Pour parler du gameplay en lui-même, c’est plutôt réussi. C’est certes l’aspect le moins engageant du jeu, mais ça ne l’empêche pas de faire le café. Son plus gros problème, c’est sans doute son aspect “scolaire”, dans le sens où il ne sort jamais des clous. La structure est toujours la même : phase d’exploration/plateforme, puis phase de combat, puis phase narrative, et rebelotte de bout en bout. La plateforme est très classique, on a déjà vu ça 100 fois. Les combats, qui sont parfois assez exigeants, c’est la même chose : quelques compétences comme le fait d’immobiliser un ennemi, l’attirer vers ou le repousser, une attaque de base et de l’esquive, rien de très surprenant ni novateur. Mais pour autant, ça reste réussi : tout est fluide, rien ne choque jamais vraiment et tout est bien calibré pour passer un bon moment. Si on veut être un peu tatillon, j’ai trouvé la caméra parfois un peu à la traine durant les combats, j’avais du mal à avoir une vue d’ensemble, surtout lorsqu’il y avait beaucoup d’ennemis. Mais à part ça, c’est dynamique, ça réagit bien, la difficulté est bien dosée, les nouveautés comme le grappin ou des types d’ennemis différents sont placés au bon moment et offrent continuellement un renouvellement dans le rythme, bref une aventure qui ne révolutionne rien, mais qui fait tout très bien.
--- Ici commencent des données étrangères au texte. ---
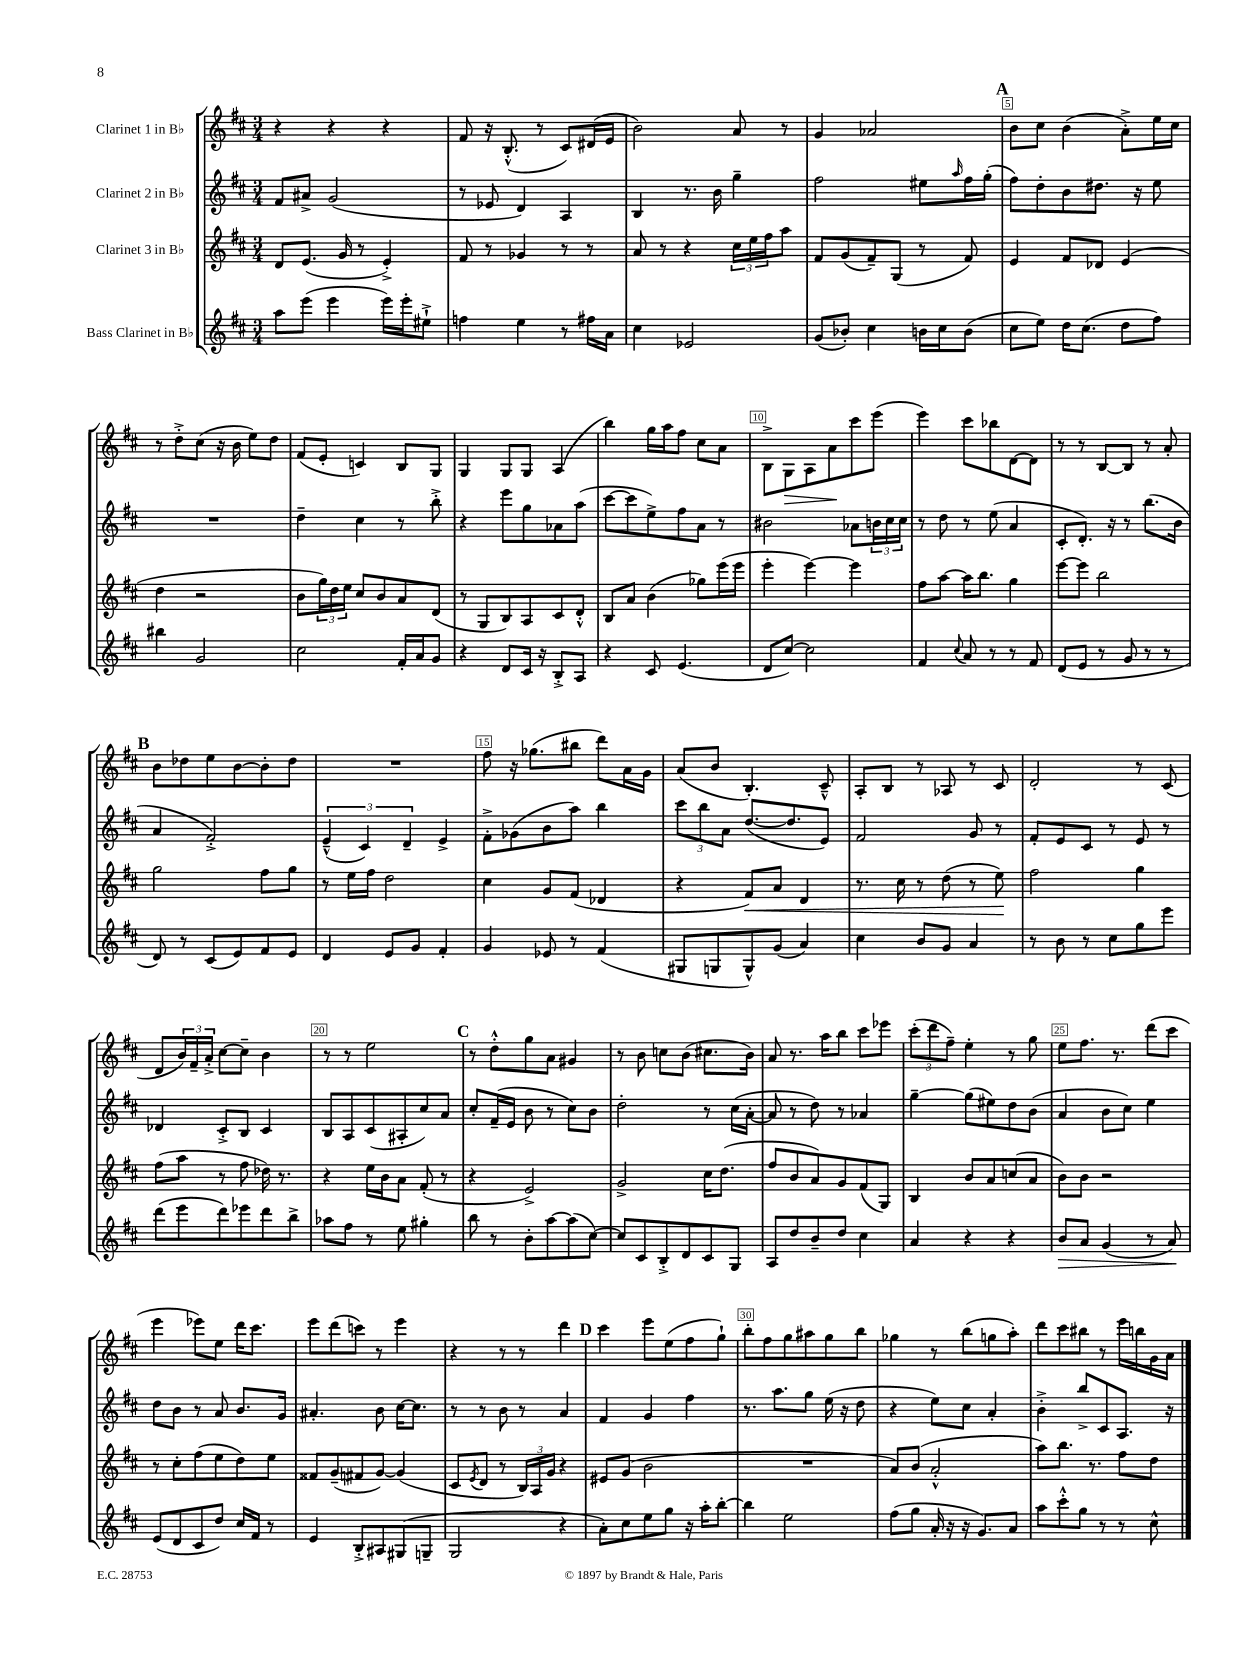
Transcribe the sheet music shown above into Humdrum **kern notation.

**kern	**kern	**kern	**kern
*staff4	*staff3	*staff2	*staff1
*clefG2	*clefG2	*clefG2	*clefG2
*k[f#c#]	*k[f#c#]	*k[f#c#]	*k[f#c#]
*M3/4	*M3/4	*M3/4	*M3/4
8aa\L	8d/L	8f#/L	4r
(8eee\J	(8.e/J	8a#^/J	.
4eee\	.	(2g/	4r
.	16g/	.	.
.	8r	.	.
16eee\LL)	4e'^/)	.	4r
16eee'\J	.	.	.
8ee#`^\J	.	.	.
=	=	=	=
4ff\	8f#/	8r	8f#/
.	8r	8e-/	16r
.	.	.	(8.B'^^/
4ee\	4g-/	4d/)	.
.	.	.	8r
8r	8r	4A/	8c#/L)
16ff#\LL	8r	.	(16d#/L
16a\JJ	.	.	16e/JJ
=	=	=	=
4cc#\	8a/	4B/	2b\)
.	8r	.	.
2e-/	4r	8.r	.
.	.	16b\	.
.	24cc#\LL	4gg~\	8a/
.	24ee\	.	.
.	24ff#\J	.	.
.	8aa\J	.	8r
=	=	=	=
(8g/L	8f#/L	2ff#\	4g/
8b-'/J)	(8g/	.	.
4cc#\	8f#~/)	.	2a-/
.	(8G/J	.	.
16b\LL	8r	8ee#\L	.
16cc#\J	.	.	.
.	.	16qqaa/	.
(8b\J	8f#/)	16ff#\L	.
.	.	(16gg'\JJ	.
=	=	=	=
8cc#\L	4e/	8ff#\L)	8b\L
8ee\J)	.	8dd'\	8cc#\J
16dd\LK	8f#/L	8b\	(4b\
(8.cc#\J	.	.	.
.	8d-/J	8.dd#\J	.
8dd\L	(4e/	.	8a'^\L)
.	.	16r	.
8ff#\J)	.	8ee\	16ee\L
.	.	.	16cc#\JJ
=	=	=	=
4bb#\	4dd\	2.r	8r
.	.	.	8dd'^\L
2g/	2r	.	(8cc#\J
.	.	.	16r
.	.	.	16b\
.	.	.	8ee\L)
.	.	.	8dd\J
=	=	=	=
2cc#\	8b\L	4dd~\	(8f#/L
.	24gg\L)	.	8e'/J
.	24dd\	.	.
.	24ee\JJ	.	.
.	8cc#/L	4cc#\	4c/)
.	8b/	.	.
16f#'/LL	8a/	8r	8B/L
16a/J	.	.	.
8g/J	(8d/J	8bb'^\	8G/J
=	=	=	=
4r	8r	4r	4G/
.	8G/L	.	.
8d/L	8B/)	8eee\L	8G/L
16c#/Jk	8A/	8gg\	8G/J
16r	.	.	.
8B'^/L	8c#/	8a-\	(4A/
8A/J	8d'^^/J	(8aa\J	.
=	=	=	=
4r	8B/L	[8ccc#\L	4bb\)
.	8a/J	8ccc#\]	.
8c#/	(4b\	8ee^\)	16gg\LL
.	.	.	16aa\J
(4.e/	.	8ff#\	8ff#\J
.	8gg-\L)	8a\J	8cc#\L
.	(16eee\L	8r	8a\J
.	16eee\JJ	.	.
=	=	=	=
8d/L	4eee'\	2b#\	8B^\L
[8cc#/J)	.	.	8G\
2cc#\]	[4eee\)	.	8A\
.	.	.	8a\
.	4eee\]	8a-\L	8ccc#\
.	.	24b\L	(8eee\J
.	.	24cc#\	.
.	.	24cc#\JJ	.
=	=	=	=
4f#/	8ff#\L	8r	4eee\)
.	[8aa\J	8dd\	.
8qqcc#/	.	.	.
8a/	16aa\]LK	8r	8ccc#\L
.	8.bb\J	.	.
8r	.	(8ee\	8bb-\
8r	4gg\	4a/	[8d\
8f#/	.	.	8d\]J
=	=	=	=
(8d/L	[8eee\L	8c#'/L	8r
8e/J	8eee\]J	8.d'/J)	8r
8r	2bb\	.	[8B/L
.	.	16r	.
8g/	.	8r	8B/]J
8r	.	(8.bb\L	8r
8r	.	.	8a'/
.	.	16b\Jk	.
=	=	=	=
8d/)	2gg\	4a/	8b\L
8r	.	.	8dd-\
(8c#/L	.	2f#'^/)	8ee\
8e/)	.	.	[8b\
8f#/	8ff#\L	.	8b'\]
8e/J	8gg\J	.	8dd-\J
=	=	=	=
4d/	8r	(6e~^^/	2.r
.	16ee\LL	.	.
.	.	6c#/)	.
.	16ff#\JJ	.	.
8e/L	2dd\	.	.
.	.	6d~/	.
8g/J	.	.	.
4f#'/	.	4e^/	.
=	=	=	=
4g/	4cc#\	8f#'^\L	8ff#\
.	.	(8g-\	16r
.	.	.	(8.gg-\L
8e-/	8g/L	8b\	.
8r	(8f#/J	8aa\J)	8bb#\J
(4f#/	4d-/	4bb\	8ddd\L)
.	.	.	16a\L
.	.	.	16g\JJ
=	=	=	=
8G#/L	4r	12ccc#\L	(8a/L
.	.	12bb\	.
8G/	.	.	8b/J
.	.	12a\J	.
8G^^/)	8f#/L)	([8.dd/L	4.B'/)
(8g/J	8a/J	.	.
.	.	8.dd/]	.
4a/)	4d/	.	.
.	.	8e/J)	8c#~^^/
=	=	=	=
4cc#\	8.r	2f#/	8A'/L
.	.	.	8B/J
.	16cc#\	.	.
8b/L	8r	.	8r
8g/J	(8dd\	.	8A-/
4a/	8r	8g/	8r
.	8ee\)	8r	8c#/
=	=	=	=
8r	2ff#\	8f#'/L	2d'/
8b\	.	8e/	.
8r	.	8c#/J	.
8cc#\L	.	8r	.
8gg\	4gg\	8e/	8r
8eee\J	.	8r	(8c#/
=	=	=	=
(8ddd\L	(8ff#\L	4d-/	8d/L
8eee\	8aa\J	.	24b/L)
.	.	.	24f#~/
.	.	.	24a'^/JJ
8ddd\)	8r	8c#'^/L	[8cc#\L
8eee-\	8ff#\	8B/J	8cc#~\]J
8ddd\	16dd-\)	4c#/	4b\
.	8.r	.	.
8bb^\J	.	.	.
=	=	=	=
8aa-\L	4r	8B/L	8r
8ff#\J	.	8A/	8r
8r	16ee\LL	(8c#/	2ee\
.	16b\J	.	.
8ee\	8a\J	8A#'/	.
4gg#'\	(8f#'/	8cc#/)	.
.	8r	8a/J	.
=	=	=	=
8bb\	4r	8cc#'/L	8r
8r	.	(16f#~/L	8dd'^^\L
.	.	16e/JJ	.
8b'\L	2e^/)	8b\	8gg\
[8aa\	.	8r	8a\J
(8aa\]	.	8cc#\L)	4g#/
[8cc#\J)	.	8b\J	.
=	=	=	=
8cc#/]L	2g^/	2dd'\	8r
8c#/	.	.	8b\
8B'^/	.	.	8cc\L
8d/	.	.	(8b\J
8c#/	16cc#\LK	8r	8.cc#\L
.	(8.dd\J	.	.
8G/J	.	(16cc#\LL	.
.	.	[16a'\JJ	16b\Jk)
=	=	=	=
8A/L	8ff#/L	8a/]	8a/
8dd/	8b/	8r	8.r
8b~/	8a/)	8dd\)	.
.	.	.	16aa\LK
8dd/J	8g/	8r	8bb\J
4cc#\	(8f#/	4a-/	8ccc#\L
.	8G/J)	.	8eee-\J
=	=	=	=
4a/	4B/	[4gg~\	(12ccc#'\L
.	.	.	12ddd\
.	.	.	12ff#~\J)
4r	8b/L	(8gg\]L	4ee'\
.	8a/	8ee#\)	.
4r	(8cc/	8dd\	8r
.	8a/J	(8b\J	8gg\
=	=	=	=
8b/L	8b\L)	4a/	8ee\L
8a/J	8b\J	.	8.ff#\J
(4g/	2r	8b\L	.
.	.	.	8.r
.	.	8cc#\J)	.
8r	.	4ee\	(8ddd\L
8a/)	.	.	8ccc#\J
=	=	=	=
(8e/L	8r	8dd\L	4eee\
8d/	8cc#'\L	8b\J	.
8c#/	(8ff#\	8r	8eee-\L)
8dd/J)	8ee\	8a/	8ee\J
16cc#/LL	8dd\)	8.b/L	16ddd\LK
16f#/JJ	.	.	8.ccc#\J
8r	8ee\J	.	.
.	.	16g/Jk	.
=	=	=	=
4e/	8f##/L	4.a#'/	8eee\L
.	(8g~/	.	(8ddd\
8B'^/L	8f#/	.	8ccc\J)
8A#/	[8g/J)	8b\	8r
(8G#/	(4g/]	[16cc#\LK	4eee\
.	.	8.cc#\]J	.
8G~/J	.	.	.
=	=	=	=
2G/	8c#/L	8r	4r
.	8qe/	.	.
.	8d/J	8r	.
.	8r	8b\	8r
.	24B/LL)	8r	8r
.	24A/	.	.
.	24g/JJ	.	.
4r	4r	4a/	4ddd\
=	=	=	=
8a'\L)	8e#/L	4f#/	4ccc#\
8cc#\	(8g/J	.	.
8ee\	2b\	4g/	8eee\L
8gg\J	.	.	(8ee\
16r	.	4ff#\	8ff#\
16aa'\LK	.	.	.
[8bb'\J	.	.	8gg`\J)
=	=	=	=
4bb\]	2.r	8.r	8bb'\L
.	.	.	8ff#\
.	.	8.aa\L	.
2ee\	.	.	8gg\
.	.	8gg\J	8aa#\
.	.	(16ee\	8gg\
.	.	16r	.
.	.	8dd\	8bb\J
=	=	=	=
(8ff#\L	8a/L)	4r	4gg-\
8gg\J	(8b/J	.	.
16a'/	2a'^^/	8ee\L)	8r
16r	.	.	.
16r	.	8cc#\J	(8bb\L
8.g/L)	.	.	.
.	.	4a'/	8gg\
8a/J	.	.	8aa'\J)
=	=	=	=
8aa\L	8aa\L)	4b'^\	8ddd\L
8ccc#'^^\	8.bb\J	.	8ccc#\
8gg\J	.	8bb^/L	8bb#\J
.	8.r	.	.
8r	.	8c#/	8r
8r	8ff#\L	8.A/J	16eee\LL
.	.	.	16bb\
8cc#^^\	8dd\J	.	16g\
.	.	16r	16a\JJ
==	==	==	==
*-	*-	*-	*-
Et surtout, quel plaisir d’avoir un jeu recentré sur un concept simple. South of Midnight est 100% linéaire. On est sur du bon gros couloir en ligne plus ou moins droite, sans détours ni zone cachée. Pas de loot, pas d’équipement, pas de stats, pas de quête secondaires, ni aucun élément de Light-RPG qui est désormais devenu la norme. Non, ici, on est vraiment sur une progression à l’ancienne, où il faut simplement aller à la fin du niveau. On peut faire quelques légers crochets pour récupérer des bouloches qui nous permettent d’obtenir quelques améliorations, mais premièrement c’est totalement optionnel, et deuxièmement c’est jamais très éloigné du chemin de base, donc ça se fait assez naturellement et sans se prendre la tête.
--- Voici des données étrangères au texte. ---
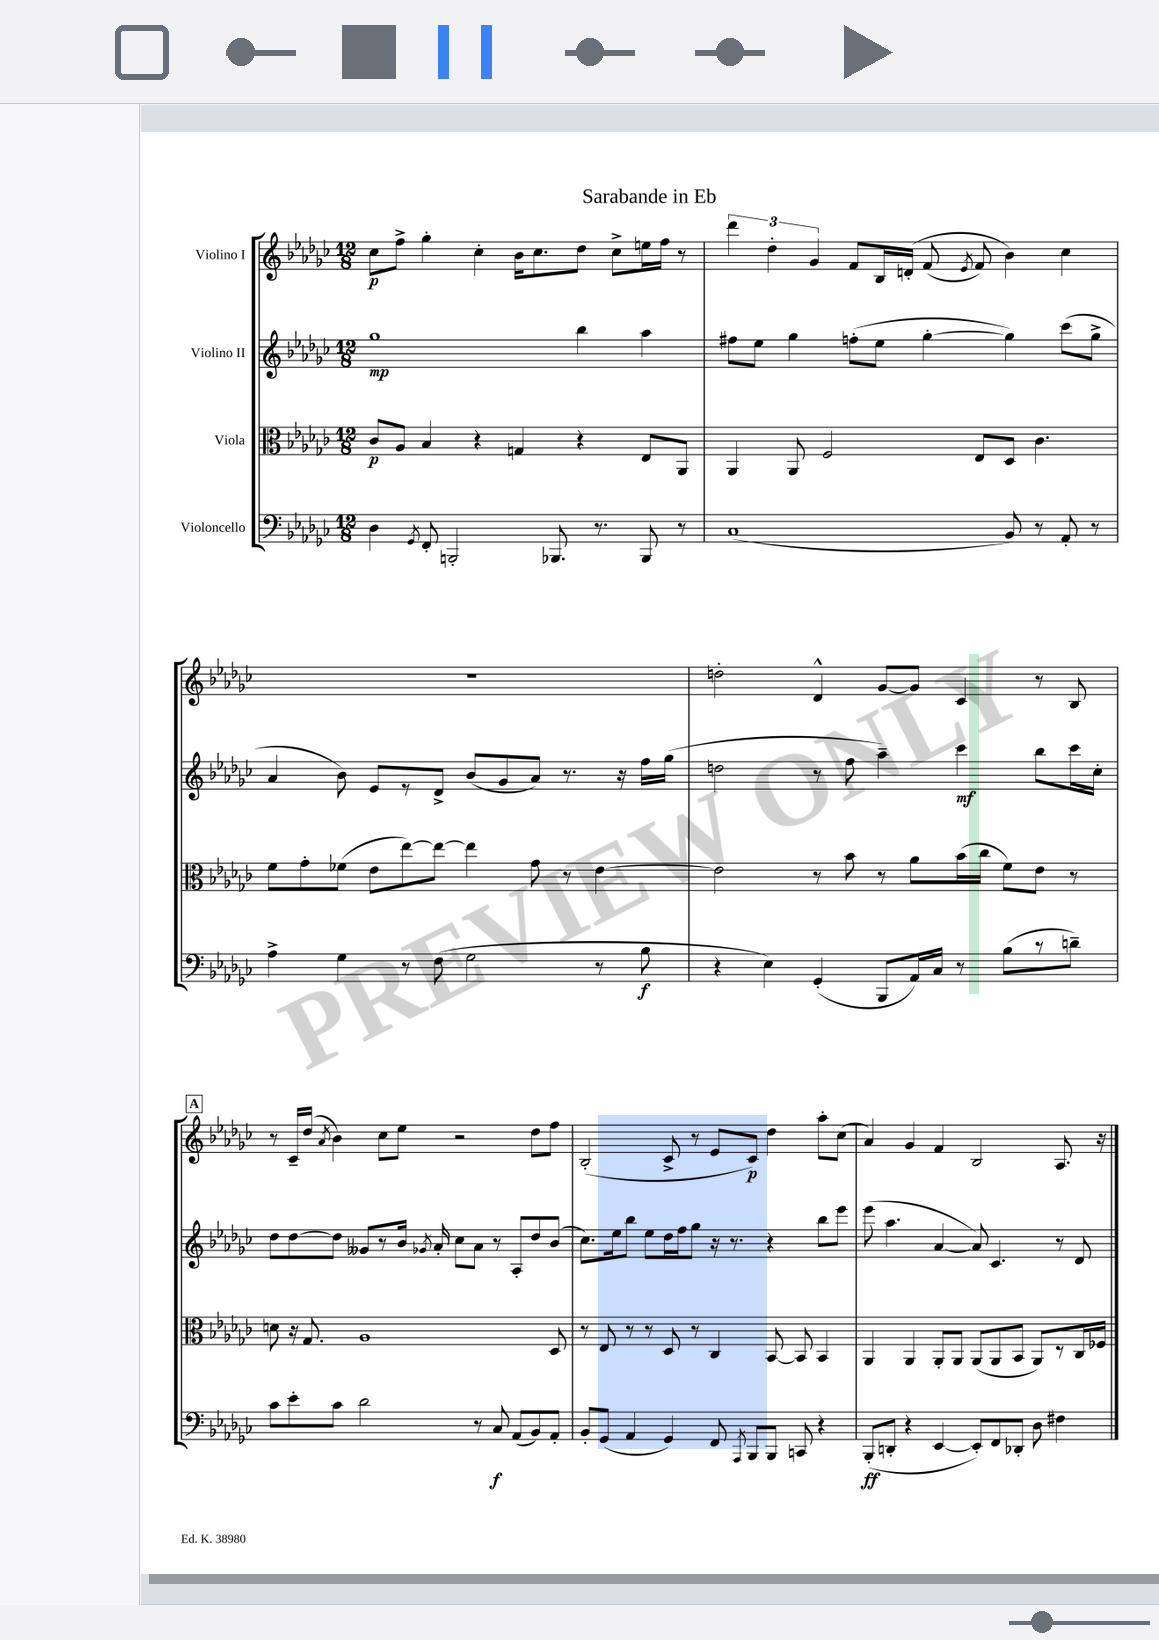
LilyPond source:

Et vraiment, ça m’étonne moi-même, mais ça m’a fait un bien fou de voir un jeu moderne proposer une aventure qui ne part pas dans tous les sens. Ici, on progresse sans avoir cette impression de faire une liste de taches, on a pas la peur constante de louper quelque chose, on a pas besoin de faire des allers retours toutes les 30 secondes dans le menu, c’est entièrement tourné vers la narration et le gameplay “pur”. Pour vous donner une idée, j’ai eu la même sensation que pour HiFi Rush : un jeu qui semble être “à l’ancienne”, qui cherche à viser juste, et pas à proposer toujours plus sans que ça ne soit justifié. Dans une période où la majorité des jeux donnent l’impression de pas donner cher de notre temps et en profite pour s’étirer superficiellement, ça fait vraiment du bien d’avoir ce genre d’expérience plus concise et sans boursouflure.